Carceri D'Invenzione - print 11, second edition This intaglio print was made by Giovanni Battista Piranesi in the 1760's. It was the eleventh in a series of fourteen, entitled 'Carceri D'invenzione', or 'Prison of Creation'. Piranesi had much architectural influence, his father being a stonemason and brother an architect. The prison scene was a relatively common subject in surviving designs for eighteenth century stage sets. Examples of this can be found in the drawings of Filippo Juvarra, whose designs for Cardinal Ottoboni's theatre were a source of particular inspiration for Piranesi. The actual purpose behind this etching, and in fact the series, is not precisely know. The events that occurred in Rome in the 1700's do not give us much of an insight. However, it has been written in numerous books that the Carceri was a product of opium-induced hallucinations. It has also been suggested that Piranesi's inspiration was previous Roman art itself.

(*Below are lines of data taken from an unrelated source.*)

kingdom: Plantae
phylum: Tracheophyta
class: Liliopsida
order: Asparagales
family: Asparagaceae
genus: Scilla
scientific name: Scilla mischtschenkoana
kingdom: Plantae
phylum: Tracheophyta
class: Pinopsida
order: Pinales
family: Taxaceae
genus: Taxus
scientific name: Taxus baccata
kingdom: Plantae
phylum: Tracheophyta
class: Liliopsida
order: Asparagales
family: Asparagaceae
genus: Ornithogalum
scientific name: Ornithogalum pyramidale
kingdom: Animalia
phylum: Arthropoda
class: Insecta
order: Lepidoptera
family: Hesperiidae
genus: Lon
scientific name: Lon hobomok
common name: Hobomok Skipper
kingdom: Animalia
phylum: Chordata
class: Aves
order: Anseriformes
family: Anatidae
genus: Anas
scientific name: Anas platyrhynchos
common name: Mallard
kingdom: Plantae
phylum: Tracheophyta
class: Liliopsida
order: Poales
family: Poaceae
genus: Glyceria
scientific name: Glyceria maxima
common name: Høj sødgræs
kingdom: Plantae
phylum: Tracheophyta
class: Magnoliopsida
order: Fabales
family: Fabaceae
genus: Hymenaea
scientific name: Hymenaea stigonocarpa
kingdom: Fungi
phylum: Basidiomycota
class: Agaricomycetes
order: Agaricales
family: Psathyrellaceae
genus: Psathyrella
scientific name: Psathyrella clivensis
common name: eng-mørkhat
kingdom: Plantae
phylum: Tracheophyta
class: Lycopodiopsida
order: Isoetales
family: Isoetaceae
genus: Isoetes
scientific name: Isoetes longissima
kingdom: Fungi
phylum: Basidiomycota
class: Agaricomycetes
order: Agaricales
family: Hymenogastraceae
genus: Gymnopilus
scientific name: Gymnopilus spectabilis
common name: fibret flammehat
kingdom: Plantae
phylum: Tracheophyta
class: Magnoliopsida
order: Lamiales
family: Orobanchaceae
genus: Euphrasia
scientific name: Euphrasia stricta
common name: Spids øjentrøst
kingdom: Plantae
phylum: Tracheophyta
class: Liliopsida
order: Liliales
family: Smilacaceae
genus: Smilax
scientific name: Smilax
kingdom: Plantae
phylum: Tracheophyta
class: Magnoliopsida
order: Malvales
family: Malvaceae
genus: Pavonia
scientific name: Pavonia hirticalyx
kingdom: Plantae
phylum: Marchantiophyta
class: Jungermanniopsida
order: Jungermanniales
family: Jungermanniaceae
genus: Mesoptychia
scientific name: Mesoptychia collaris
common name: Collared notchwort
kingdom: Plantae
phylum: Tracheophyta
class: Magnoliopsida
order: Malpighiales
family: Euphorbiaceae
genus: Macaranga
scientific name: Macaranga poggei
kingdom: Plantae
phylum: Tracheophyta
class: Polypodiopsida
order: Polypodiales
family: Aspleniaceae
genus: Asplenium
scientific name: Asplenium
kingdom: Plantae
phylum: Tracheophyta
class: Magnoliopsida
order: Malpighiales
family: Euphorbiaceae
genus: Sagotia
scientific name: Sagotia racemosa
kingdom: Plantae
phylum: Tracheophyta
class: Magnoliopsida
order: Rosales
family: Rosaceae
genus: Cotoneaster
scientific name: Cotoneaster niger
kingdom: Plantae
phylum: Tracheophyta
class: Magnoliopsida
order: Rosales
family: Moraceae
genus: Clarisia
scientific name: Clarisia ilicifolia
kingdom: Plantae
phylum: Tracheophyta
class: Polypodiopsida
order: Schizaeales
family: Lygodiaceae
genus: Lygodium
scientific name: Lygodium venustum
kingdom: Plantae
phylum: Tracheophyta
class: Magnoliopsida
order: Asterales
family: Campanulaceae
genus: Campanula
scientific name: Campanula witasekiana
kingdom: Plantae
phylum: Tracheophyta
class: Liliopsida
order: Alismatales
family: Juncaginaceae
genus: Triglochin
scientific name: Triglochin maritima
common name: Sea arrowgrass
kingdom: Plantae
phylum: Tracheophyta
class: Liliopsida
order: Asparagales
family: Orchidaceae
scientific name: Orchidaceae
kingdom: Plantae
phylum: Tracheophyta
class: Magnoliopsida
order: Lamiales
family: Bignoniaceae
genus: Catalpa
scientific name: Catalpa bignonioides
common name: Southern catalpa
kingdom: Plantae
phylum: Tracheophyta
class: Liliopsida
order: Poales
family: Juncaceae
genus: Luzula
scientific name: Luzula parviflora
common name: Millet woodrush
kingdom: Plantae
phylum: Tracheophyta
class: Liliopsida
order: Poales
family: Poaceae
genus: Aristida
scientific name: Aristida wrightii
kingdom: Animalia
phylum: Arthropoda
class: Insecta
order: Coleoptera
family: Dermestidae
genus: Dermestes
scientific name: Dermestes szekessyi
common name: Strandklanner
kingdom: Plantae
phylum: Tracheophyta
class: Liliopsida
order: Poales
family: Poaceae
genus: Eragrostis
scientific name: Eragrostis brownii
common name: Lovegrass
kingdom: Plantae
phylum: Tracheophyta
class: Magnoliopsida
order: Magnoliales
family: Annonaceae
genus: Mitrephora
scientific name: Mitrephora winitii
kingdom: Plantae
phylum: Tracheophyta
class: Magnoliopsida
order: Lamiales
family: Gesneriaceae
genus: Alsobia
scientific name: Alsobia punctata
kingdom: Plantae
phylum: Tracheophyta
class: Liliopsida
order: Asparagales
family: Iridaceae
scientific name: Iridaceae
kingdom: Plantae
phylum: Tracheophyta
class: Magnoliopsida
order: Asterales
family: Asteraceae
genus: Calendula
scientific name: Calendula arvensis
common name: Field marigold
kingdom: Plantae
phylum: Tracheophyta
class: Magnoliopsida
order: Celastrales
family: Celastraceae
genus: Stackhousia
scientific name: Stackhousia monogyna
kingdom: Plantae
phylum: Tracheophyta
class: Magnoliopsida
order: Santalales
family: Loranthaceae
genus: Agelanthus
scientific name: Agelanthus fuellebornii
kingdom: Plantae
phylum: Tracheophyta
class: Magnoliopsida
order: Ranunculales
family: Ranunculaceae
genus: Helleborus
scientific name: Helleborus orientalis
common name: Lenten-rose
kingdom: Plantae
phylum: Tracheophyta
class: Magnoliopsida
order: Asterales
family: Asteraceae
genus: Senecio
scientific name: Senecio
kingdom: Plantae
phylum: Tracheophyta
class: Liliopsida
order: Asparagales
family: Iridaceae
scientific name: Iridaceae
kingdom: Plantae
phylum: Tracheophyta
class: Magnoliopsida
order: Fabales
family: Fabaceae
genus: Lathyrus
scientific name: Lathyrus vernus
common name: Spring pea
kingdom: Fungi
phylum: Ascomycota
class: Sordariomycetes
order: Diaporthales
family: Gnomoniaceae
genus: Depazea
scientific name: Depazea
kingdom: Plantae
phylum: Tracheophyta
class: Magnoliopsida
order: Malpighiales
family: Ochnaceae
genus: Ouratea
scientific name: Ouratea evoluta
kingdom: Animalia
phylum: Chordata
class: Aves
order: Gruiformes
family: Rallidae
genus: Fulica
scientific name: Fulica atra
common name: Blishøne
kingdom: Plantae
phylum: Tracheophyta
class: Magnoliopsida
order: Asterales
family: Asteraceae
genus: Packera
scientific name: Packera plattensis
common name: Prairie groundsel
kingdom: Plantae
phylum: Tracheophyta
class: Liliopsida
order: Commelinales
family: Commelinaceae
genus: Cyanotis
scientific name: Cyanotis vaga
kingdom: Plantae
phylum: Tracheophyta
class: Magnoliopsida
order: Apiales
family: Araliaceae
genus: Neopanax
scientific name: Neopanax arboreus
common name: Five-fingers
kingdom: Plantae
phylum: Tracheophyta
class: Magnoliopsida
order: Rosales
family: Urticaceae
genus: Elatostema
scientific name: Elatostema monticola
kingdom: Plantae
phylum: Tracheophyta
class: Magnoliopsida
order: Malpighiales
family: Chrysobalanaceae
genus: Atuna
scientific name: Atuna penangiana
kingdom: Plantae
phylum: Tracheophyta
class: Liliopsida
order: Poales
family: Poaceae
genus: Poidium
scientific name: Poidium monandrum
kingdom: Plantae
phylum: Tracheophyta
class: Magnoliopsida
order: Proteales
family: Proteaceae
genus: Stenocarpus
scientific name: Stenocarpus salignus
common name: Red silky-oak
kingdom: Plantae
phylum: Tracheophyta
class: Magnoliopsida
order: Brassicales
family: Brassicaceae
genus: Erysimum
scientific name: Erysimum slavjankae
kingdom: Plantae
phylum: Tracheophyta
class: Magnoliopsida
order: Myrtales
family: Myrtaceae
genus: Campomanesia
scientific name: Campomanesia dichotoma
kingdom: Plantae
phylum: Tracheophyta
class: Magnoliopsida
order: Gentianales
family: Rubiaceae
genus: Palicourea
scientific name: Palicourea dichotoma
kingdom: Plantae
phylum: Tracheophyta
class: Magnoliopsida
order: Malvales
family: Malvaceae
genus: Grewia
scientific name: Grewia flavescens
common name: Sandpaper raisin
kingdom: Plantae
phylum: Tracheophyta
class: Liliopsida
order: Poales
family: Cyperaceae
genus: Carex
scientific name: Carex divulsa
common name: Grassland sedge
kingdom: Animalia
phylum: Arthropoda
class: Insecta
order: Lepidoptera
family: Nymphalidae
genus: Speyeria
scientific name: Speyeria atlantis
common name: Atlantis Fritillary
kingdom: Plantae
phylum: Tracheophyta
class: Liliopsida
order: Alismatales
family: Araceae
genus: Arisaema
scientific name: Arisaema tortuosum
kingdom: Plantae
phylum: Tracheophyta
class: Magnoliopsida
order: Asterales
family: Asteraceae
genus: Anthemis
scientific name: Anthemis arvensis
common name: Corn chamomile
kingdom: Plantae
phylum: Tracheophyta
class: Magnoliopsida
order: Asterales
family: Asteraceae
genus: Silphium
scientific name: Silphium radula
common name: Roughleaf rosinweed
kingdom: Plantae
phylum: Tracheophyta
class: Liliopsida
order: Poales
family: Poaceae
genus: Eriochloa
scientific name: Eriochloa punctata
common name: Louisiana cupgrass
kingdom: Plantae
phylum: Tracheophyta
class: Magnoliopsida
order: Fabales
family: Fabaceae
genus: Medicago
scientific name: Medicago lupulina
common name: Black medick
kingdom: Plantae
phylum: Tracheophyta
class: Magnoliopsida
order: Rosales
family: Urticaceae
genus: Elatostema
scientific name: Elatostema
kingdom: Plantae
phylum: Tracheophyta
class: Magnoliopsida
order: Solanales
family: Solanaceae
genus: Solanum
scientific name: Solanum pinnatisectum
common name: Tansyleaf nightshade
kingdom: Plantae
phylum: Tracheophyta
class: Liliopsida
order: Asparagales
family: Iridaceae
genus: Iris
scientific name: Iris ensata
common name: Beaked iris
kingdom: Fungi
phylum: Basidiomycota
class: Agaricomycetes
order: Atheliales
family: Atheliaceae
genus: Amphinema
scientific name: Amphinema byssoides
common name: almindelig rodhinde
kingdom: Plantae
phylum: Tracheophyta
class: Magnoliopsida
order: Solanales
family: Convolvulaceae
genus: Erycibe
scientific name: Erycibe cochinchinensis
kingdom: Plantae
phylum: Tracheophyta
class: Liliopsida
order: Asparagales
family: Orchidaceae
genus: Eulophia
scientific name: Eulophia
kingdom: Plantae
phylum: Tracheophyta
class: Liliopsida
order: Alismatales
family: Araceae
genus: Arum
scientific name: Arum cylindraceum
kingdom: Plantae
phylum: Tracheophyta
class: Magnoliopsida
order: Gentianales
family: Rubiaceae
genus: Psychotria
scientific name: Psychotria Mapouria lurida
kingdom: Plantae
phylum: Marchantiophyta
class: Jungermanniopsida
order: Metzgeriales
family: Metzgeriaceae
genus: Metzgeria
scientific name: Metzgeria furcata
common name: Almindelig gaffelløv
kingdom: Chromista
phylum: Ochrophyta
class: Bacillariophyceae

Roman art and architecture had a profound impact not only on the succeeding art of the Middle Ages, but on this Renaissance and baroque period as well. John Welton-Ely, in The Mind and the Art of Giovanni Battista Piranesi, went one step further in suggesting the Carceri was ...a gesture of defiance to the partons and architects of Rome who had failed to measure up to the creative possibilities suggested by the 'speaking ruins' surrounding them.
This particular print is an excellent example of the etching method. It represents an intensely private work, far ahead of its time in the usage of dramatic design elements. The most relied on element is that of perspective. The walls and stairs are gigantic in comparison to the tiny figures on them. This illustrates Piranesi's personal admiration for the statuesque beauty of the Roman buildings. Another aspect of perspective is the three dimensional appearance of the piece. This also flows into the element of tone in that the further back the walls get, the lighter they are etched. The tone has a dramatic effect on the overall piece. It is very detailed, giving depth, and seems to accentuate the idea of a prison in its seemingly dirty appearance. The line of the work is also an important aspect. It is rather expressive and definite, which outlines the architectural nature of Piranesi's work. The combination of the main design elements of tone, line and perspective, give an intensely effective overall appeal. It is doubtful that the ruins of Rome will ever again be so emotionally and ingeniously represented.